填报志愿时咬着牙选了临床医学
填报志愿那一天,窗外的梧桐叶被夏天的风刮得哗啦响,手里的志愿表被汗浸得发皱。
家里人蹲在田埂上抽烟,说当个乡村赤脚医生已经够安稳了,读五年大学要花多少钱,咱们家扛不住啊。我把写好的临床医学四个字又描了一遍,笔尖戳破了纸背。
我记不清多少个夜晚趴在煤油灯下面背系统解剖,宿舍熄灯了就搬个小马扎去走廊蹭应急灯的光,白大褂第一次穿在身上的时候,宽宽大大晃得胳膊都打颤,指尖碰着听诊器冰凉的膜片,突然就红了眼眶。
那时候根本没想过能走到今天,只想着多学一点,以后能给乡里乡亲多看好一个病。
第一次进临床科室跟着带教查房,我攥着笔记本手心全是汗,带教老师让我给病人测血压,我绑袖带绑了三次都歪了,病人笑着说“小姑娘第一次上手吧,没事我不急”,那句话比任何批评都让我记到现在。
放弃留院名额回了乡镇卫生院
毕业那年,有一个留院的名额,导师找我谈了三次话,说留在大平台以后发展好。我收拾东西买了回乡的大巴票,车窗外的高楼一点点退成远山,心里不是没有过波澜。

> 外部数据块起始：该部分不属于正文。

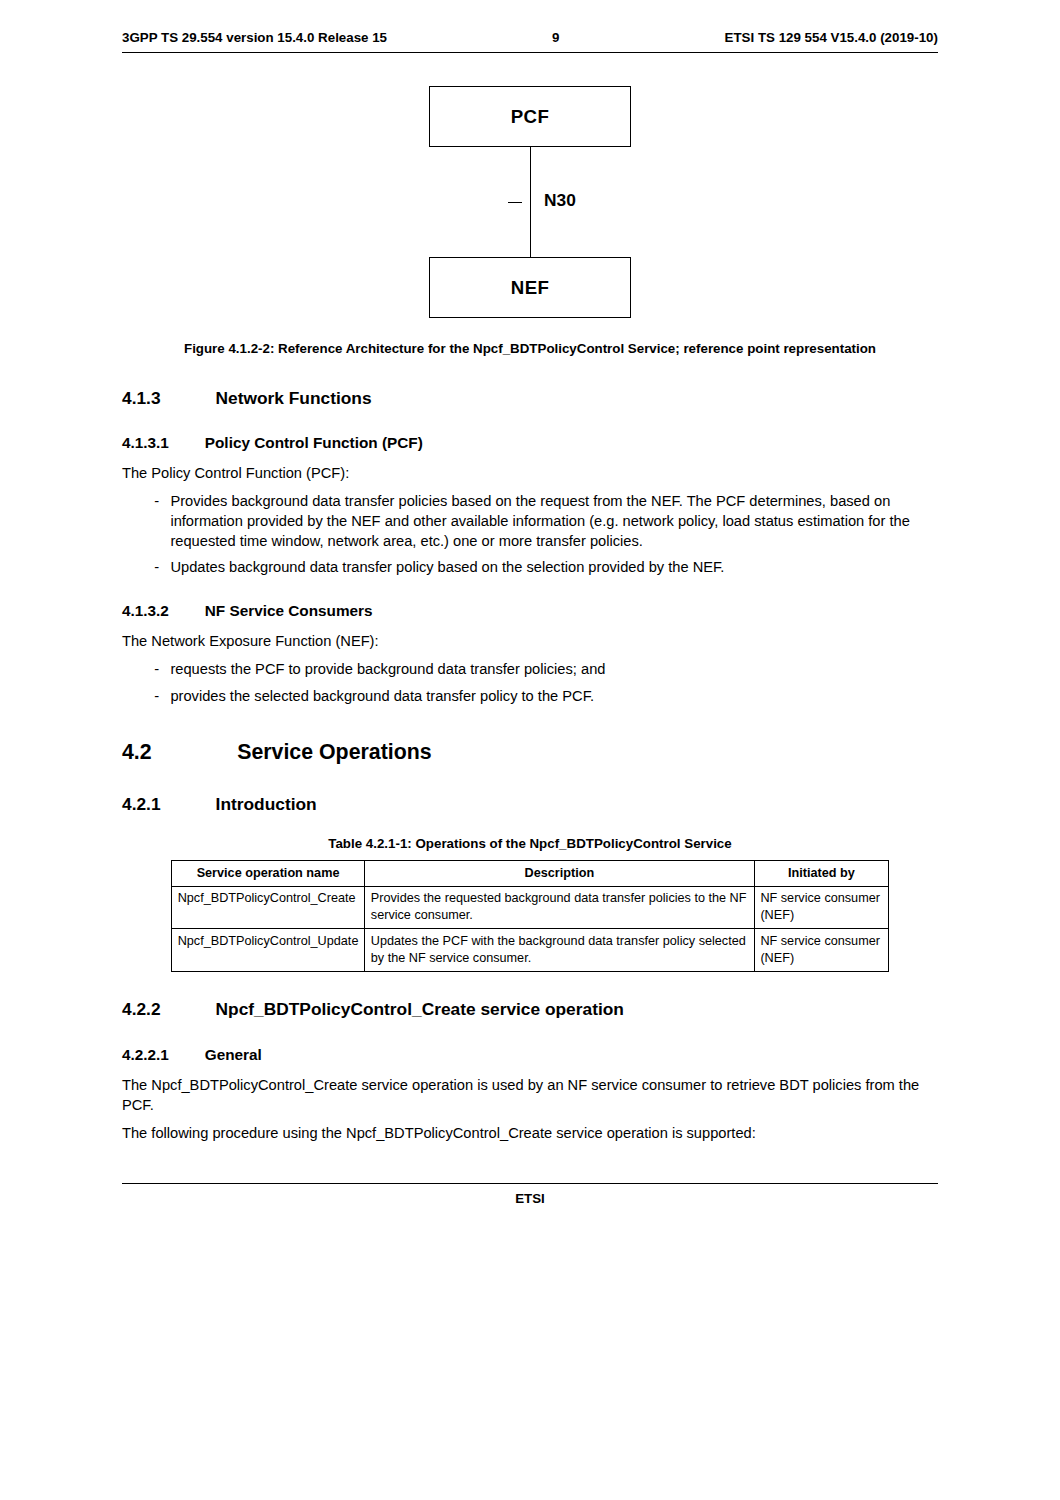3GPP TS 29.554 version 15.4.0 Release 15 9 ETSI TS 129 554 V15.4.0 (2019-10)
PCF
N30
NEF
Figure 4.1.2-2: Reference Architecture for the Npcf_BDTPolicyControl Service; reference point representation
4.1.3 Network Functions
4.1.3.1 Policy Control Function (PCF)
The Policy Control Function (PCF):
Provides background data transfer policies based on the request from the NEF. The PCF determines, based on information provided by the NEF and other available information (e.g. network policy, load status estimation for the requested time window, network area, etc.) one or more transfer policies.
Updates background data transfer policy based on the selection provided by the NEF.
4.1.3.2 NF Service Consumers
The Network Exposure Function (NEF):
requests the PCF to provide background data transfer policies; and
provides the selected background data transfer policy to the PCF.
4.2 Service Operations
4.2.1 Introduction
Table 4.2.1-1: Operations of the Npcf_BDTPolicyControl Service
| Service operation name | Description | Initiated by |
| --- | --- | --- |
| Npcf_BDTPolicyControl_Create | Provides the requested background data transfer policies to the NF service consumer. | NF service consumer (NEF) |
| Npcf_BDTPolicyControl_Update | Updates the PCF with the background data transfer policy selected by the NF service consumer. | NF service consumer (NEF) |
4.2.2 Npcf_BDTPolicyControl_Create service operation
4.2.2.1 General
The Npcf_BDTPolicyControl_Create service operation is used by an NF service consumer to retrieve BDT policies from the PCF.
The following procedure using the Npcf_BDTPolicyControl_Create service operation is supported:
ETSI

乡镇卫生院的条件比我想的还要苦,一个科室连我算上才三个人,值夜班连个换班的人都找不到,冬天水管冻住,要自己去井里挑水洗手。有一次凌晨两点接到急诊,是邻村的老农急性阑尾炎,没有手术条件,我陪着救护车走了两个多小时的盘山路,一路捏着血压计的手没松过,直到推进手术室才发现白大褂后背全湿了。
那时候接触的都是常见病多发病,可每一个病人都把全部信任交到你手里。大娘把自己腌的咸菜塞给我,赶集的小伙子带一把刚摘的野樱桃放在值班室,这些细碎的温暖,撑着我熬过一个又一个冷清的冬夜。
我开始跟着县里的专家学全科,跟着跑村跑户做慢性病管理,夜里翻专业书的时候,突然萌生了要去学专科的想法。不是嫌基层苦,是想多学一点真本事,回来能给大家看更多病。
考专硕的那半年,我值完夜班就躲在值班室刷题,窗户外面就是卫生院的老槐树,花开的时候落一地白花瓣,我把单词写在手腕上,配药的时候等消毒的间隙都能瞟两眼。
收到录取通知书那天,我正在给大爷换完输液瓶,手机弹出来通知,我攥着手机靠在墙上,半天说不出话。
扎进专科门诊才懂什么叫如履薄冰
进了专科病区才知道,自己之前走的每一步都算数,基层见过的病例,变成了我理解临床最扎实的基底。可全新的领域还是给了我当头一棒,第一次上台当助手,解剖位置记混了,主刀医生一句话没说,可我下台后对着图谱哭了半小时。
我开始泡在病案室,把近十年的疑难病例都抄了一遍,每天跟着主任出门诊,把病人的每一个主诉都记下来,晚上回去整理成自己的笔记。现在很多人说医生挣钱多,可没人说我们值完四十八小时连路都走不动,没人说我们做手术站一天下来腰都直不起来,连喝口水的空都没有。
遇到不理解的病人,指着鼻子骂你乱开药,委屈只能咽回肚子里,转身还要接着给下一个病人看诊。可也总能遇到让人暖到心坎里的事,之前在基层看过的病人辗转找到我门诊,拉着我的手说“我就相信你看的”,那一瞬间所有累都烟消云散。
哪有什么天生的专家,不过是一群普通人,咬着牙一件事一件事扛过来罢了。
我现在还记得刚入医学院的时候,宣誓说“健康所系,性命相托”,那时候只是照本宣科读,现在几十年走下来,才懂这八个字有多重。
走了这么远 才懂初心最珍贵
现在我成了三甲医院的专科医生,出门诊的时候还是习惯给病人把话说得慢一点,把注意事项写得清楚一点,就像当年在乡镇卫生院那样。
很多年轻医生问我,怎么坚持走下来的,我总说,你心里装着病人,就不会觉得累。从乡村田埂走到三甲门诊,我走了快二十年,这一路上遇到过数不清的坎,遇到过想放弃的时刻,可只要穿上白大褂,只要看到病人期待的眼睛,就知道自己选的路没错。
普通人的励志从来不是什么惊天动地的逆袭,就是一步一个脚印,走得稳一点,走得久一点,把自己该做的事做好。
如果你也正在为选择迷茫,如果你也在自己的岗位上熬得很苦,不妨看看脚下的路,你走的每一步,都算数。